Por su lado, Li, un tecnócrata nacido en 1955, de gran experiencia y fluido en inglés, expuso los objetivos del desarrollo: un crecimiento del 7.5% para este año (igual a 2012), una inflación menor al 4.5% mejorar la eficiencia administrativa, reducir las brechas y las crecientes desigualdades sociales, y luchar contra la corrupción que mina la autoridad del partido.

En alocuciones anteriores, se había definido un objetivo muy importante: el cambio de un modelo económico orientado hacia las exportaciones, hacia uno orientado al consumo interno como factor de crecimiento. Es este un aspecto que empresarios y ejecutivos de todo el mundo no pueden obviar.

A principios de este mes, Xi realizó su primer viaje al exterior y que ha dejado en claro cuáles son las prioridades de China. Incluso ha inaugurado un nuevo estilo, haciéndose acompañar de su glamorosa y elegante esposa, PengLiyuan, una famosa cantante de música popular.

Su primera parada fue Moscú. Aprovechando el excelente estado de relaciones con Rusia, la RPC estrecha aún más las relaciones, buscando equilibrio estratégico ante la presencia dominante de Estados Unidos en Asia y la rivalidad sino-estadounidense en desarrollo, las disputas territoriales con Japón y la siempre incómoda relación con India.

Se firmó durante la visita acuerdos de negocios muy importantes que garantizarán otra necesidad clave: el abastecimiento energético. El gigante ruso Rosneft, que ya vende 15 millones de toneladas de crudo al año, incrementará sus entregas, poniéndose el objetivo de llegar a los 50 millones de toneladas, y tomando un crédito chino de US$ 2 mil millones.

“Por su lado, el gigante gasífero ruso Gazprom firmó con CNPC un acuerdo con miras a suministrar a China a partir de 2018 un volumen de 38,000 millones de metros cúbicos de gas por año y hasta 60,000 millones de metros cúbicos después”, según informó la agencia AFP desde Moscú.
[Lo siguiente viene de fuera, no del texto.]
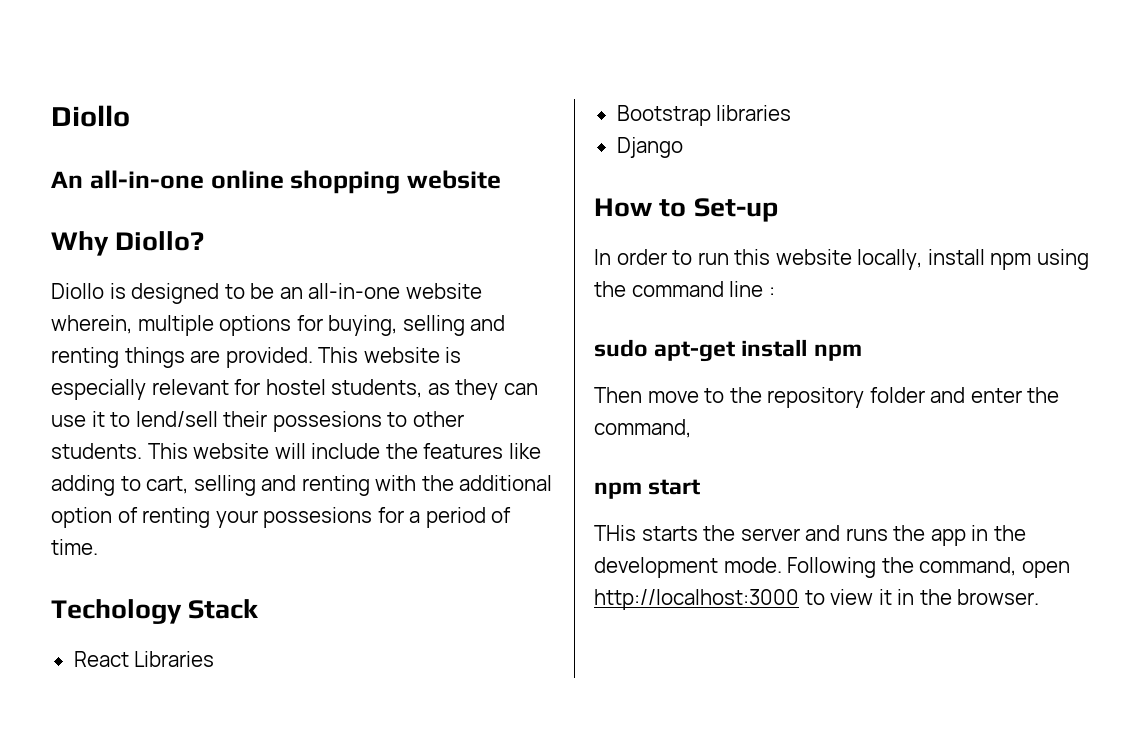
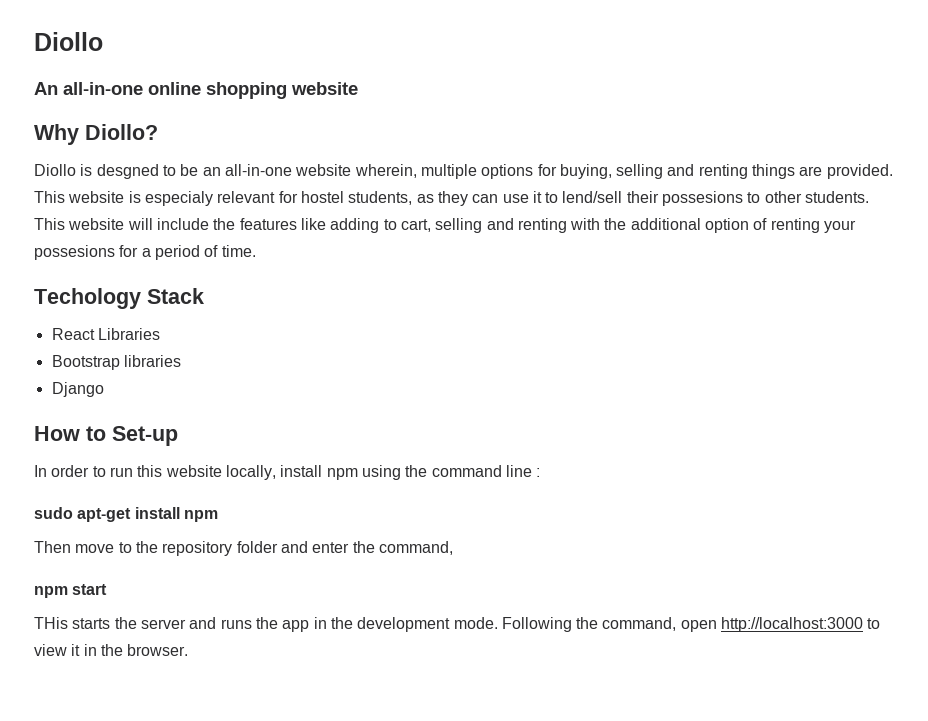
[131,283,220,304] designed -> [96,164,159,179] desgned
[51,379,146,400] especially -> [144,191,213,206] especialy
Trascendió luego de la partida de Xi que China habría firmado la compra de más armamento ruso de nueva generación por una suma muy alta, aunque luego hubo información contradictoria.

Tras dejar Rusia, Xi se dirigió a África. El continente negro juega un papel muy importante. La RPC es ahora su primer socio comercial. China se proclama líder del mundo en desarrollo.

Empresas chinas están por todas partes construyendo infraestructuras y extrayendo las materias primas. En Tanzania, Xi firmó una quincena de acuerdos de cooperación y negocios, en Sudáfrica participó en la cumbre de los BRICS; y en Congo-Brazaville, un país con mucho petróleo y madera donde China ha hecho hospitales, represas, aeropuertos y ha conectado la capital económica Pointe-Noire con Brazaville con una carretera de 500 km, firmó varios convenios.

El nuevo liderazgo pekinés ha sido rápido en establecer prioridades y el rumbo del país en el futuro inmediato.